You only have one mom. I know...there's step-mom's, adoptive mom's, lesbian moms...but you only came out of one vagina...and that vagina belonged to your mom. Love her, hate her...regardless, she brought you into this world.
My oldest child was a surprise, but not really. We knew what we were doing and was aware of the risk. I was waiting for my period to come so I could start my birth control...however, it never came. We were happy to find out I was pregnant. Abortion was never an option for me, I just don't believe in it; for myself. My son was my buddy for a hot while. I would have never imagined when he was one years old that he would be my best friend...my only friend...to talk to. Sounds crazy right? But that's how it was. Living in Hawaii...a place supposed to be considered paradise...was my living hell. The first year I lived in Hawaii was hell. My son's father "worked" all day every day, and me and my son stayed home and chilled together all day... every day.
I'm not sure if all that time we spent together was a good thing, or a bad thing. My oldest son has a LOT of my personality. In other words...we CLASH. Big time. Growing up, I never really talked to my mom. I was always by her side, attached to her hip when I was little...but as I got older, we never agreed on clothes, style, anything. I always fought with my mom, but could chill with my dad. I was never really close to her like my sister is. My sister talks to my mom at least three times a day, every day. I call her maybe once or twice a week.
My oldest son will not talk to me.
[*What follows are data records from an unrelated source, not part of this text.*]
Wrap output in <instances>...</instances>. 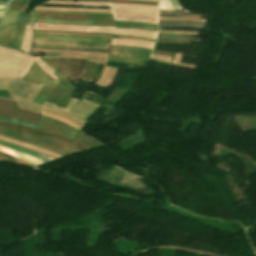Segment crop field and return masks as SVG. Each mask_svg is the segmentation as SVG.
Here are the masks:
<instances>
[{
    "label": "crop field",
    "instance_id": "crop-field-4",
    "mask_svg": "<svg viewBox=\"0 0 256 256\" xmlns=\"http://www.w3.org/2000/svg\"><path fill=\"white\" fill-rule=\"evenodd\" d=\"M159 27H199L204 28L205 22L196 21H159Z\"/></svg>",
    "mask_w": 256,
    "mask_h": 256
},
{
    "label": "crop field",
    "instance_id": "crop-field-3",
    "mask_svg": "<svg viewBox=\"0 0 256 256\" xmlns=\"http://www.w3.org/2000/svg\"><path fill=\"white\" fill-rule=\"evenodd\" d=\"M0 127H4V128H8V129H13V130H18V131H23V132H27V133H31V134H35L41 137H45V138H49V139H53V140H57V141H61L64 143H67L69 145L84 149V150H88V149H92L89 146L80 144V143H76L73 141H70L68 139L62 138L60 136L57 135H53L47 132H43V131H39V130H35L29 127H25V126H20V125H16V124H12V123H6V122H1L0 121Z\"/></svg>",
    "mask_w": 256,
    "mask_h": 256
},
{
    "label": "crop field",
    "instance_id": "crop-field-6",
    "mask_svg": "<svg viewBox=\"0 0 256 256\" xmlns=\"http://www.w3.org/2000/svg\"><path fill=\"white\" fill-rule=\"evenodd\" d=\"M0 160H9V161L23 163V164H27V165H31V166L36 167L33 164H30V163H28L26 161H23L21 159H18V158L14 157V156H11V155H8V154L2 153V152H0Z\"/></svg>",
    "mask_w": 256,
    "mask_h": 256
},
{
    "label": "crop field",
    "instance_id": "crop-field-2",
    "mask_svg": "<svg viewBox=\"0 0 256 256\" xmlns=\"http://www.w3.org/2000/svg\"><path fill=\"white\" fill-rule=\"evenodd\" d=\"M0 116L18 118L38 124L41 117L40 114L18 109L16 102L2 99H0Z\"/></svg>",
    "mask_w": 256,
    "mask_h": 256
},
{
    "label": "crop field",
    "instance_id": "crop-field-1",
    "mask_svg": "<svg viewBox=\"0 0 256 256\" xmlns=\"http://www.w3.org/2000/svg\"><path fill=\"white\" fill-rule=\"evenodd\" d=\"M40 58L69 82L81 60L77 58Z\"/></svg>",
    "mask_w": 256,
    "mask_h": 256
},
{
    "label": "crop field",
    "instance_id": "crop-field-8",
    "mask_svg": "<svg viewBox=\"0 0 256 256\" xmlns=\"http://www.w3.org/2000/svg\"><path fill=\"white\" fill-rule=\"evenodd\" d=\"M203 15H188V14H174V15H168V14H160V17H196L200 18Z\"/></svg>",
    "mask_w": 256,
    "mask_h": 256
},
{
    "label": "crop field",
    "instance_id": "crop-field-5",
    "mask_svg": "<svg viewBox=\"0 0 256 256\" xmlns=\"http://www.w3.org/2000/svg\"><path fill=\"white\" fill-rule=\"evenodd\" d=\"M0 145L3 146V147H6L8 149L17 151V152H21V153H24V154H27V155L39 158V159H41V160H43L45 162H48L50 160H54V159H52L50 157H47V156H44V155H41V154H38V153H35V152H32V151H29V150H25V149H22V148H19V147H16V146H13V145H10V144H7V143L0 142Z\"/></svg>",
    "mask_w": 256,
    "mask_h": 256
},
{
    "label": "crop field",
    "instance_id": "crop-field-7",
    "mask_svg": "<svg viewBox=\"0 0 256 256\" xmlns=\"http://www.w3.org/2000/svg\"><path fill=\"white\" fill-rule=\"evenodd\" d=\"M34 15L19 14L17 23L33 25Z\"/></svg>",
    "mask_w": 256,
    "mask_h": 256
},
{
    "label": "crop field",
    "instance_id": "crop-field-10",
    "mask_svg": "<svg viewBox=\"0 0 256 256\" xmlns=\"http://www.w3.org/2000/svg\"><path fill=\"white\" fill-rule=\"evenodd\" d=\"M32 48H43V47H32ZM46 49H61V50H75V51H89V52L109 53V51H99V50H81V49H64V48H46Z\"/></svg>",
    "mask_w": 256,
    "mask_h": 256
},
{
    "label": "crop field",
    "instance_id": "crop-field-11",
    "mask_svg": "<svg viewBox=\"0 0 256 256\" xmlns=\"http://www.w3.org/2000/svg\"><path fill=\"white\" fill-rule=\"evenodd\" d=\"M10 2H0V11H6Z\"/></svg>",
    "mask_w": 256,
    "mask_h": 256
},
{
    "label": "crop field",
    "instance_id": "crop-field-9",
    "mask_svg": "<svg viewBox=\"0 0 256 256\" xmlns=\"http://www.w3.org/2000/svg\"><path fill=\"white\" fill-rule=\"evenodd\" d=\"M157 40H186V41L200 42V39H190V38H166V37H158Z\"/></svg>",
    "mask_w": 256,
    "mask_h": 256
}]
</instances>
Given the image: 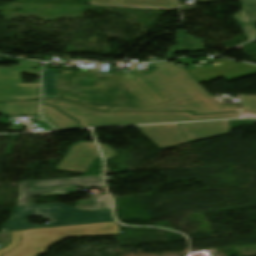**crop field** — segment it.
I'll use <instances>...</instances> for the list:
<instances>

If he does, it's after a LOT of attitude, anger, hostility, you name it. There might as well be an explosion before I get down to the root of the problem of my sons issues. He never really tells me the ultimate issue, but I can get the jist. I'm his mom.
My son is mad at me. He's mad at me for not being with his dad anymore. He's mad at me for moving so much. He's mad at me for changing schools so many times. He's mad at me for everything. I get it. I try my best to handle it. But I will admit that it does hurt. I know I will never make him truly happy because all he wants is for me to get back with his dad and for us to be a family again.
My son saw a lot. He's seen me cry more than any kid should ever have seen. He's seen me angry, happy, frustrated...he's witnessed it all; and internalized it. UGH! Yea...so I can't write about it anymore...not the right time. Sorry.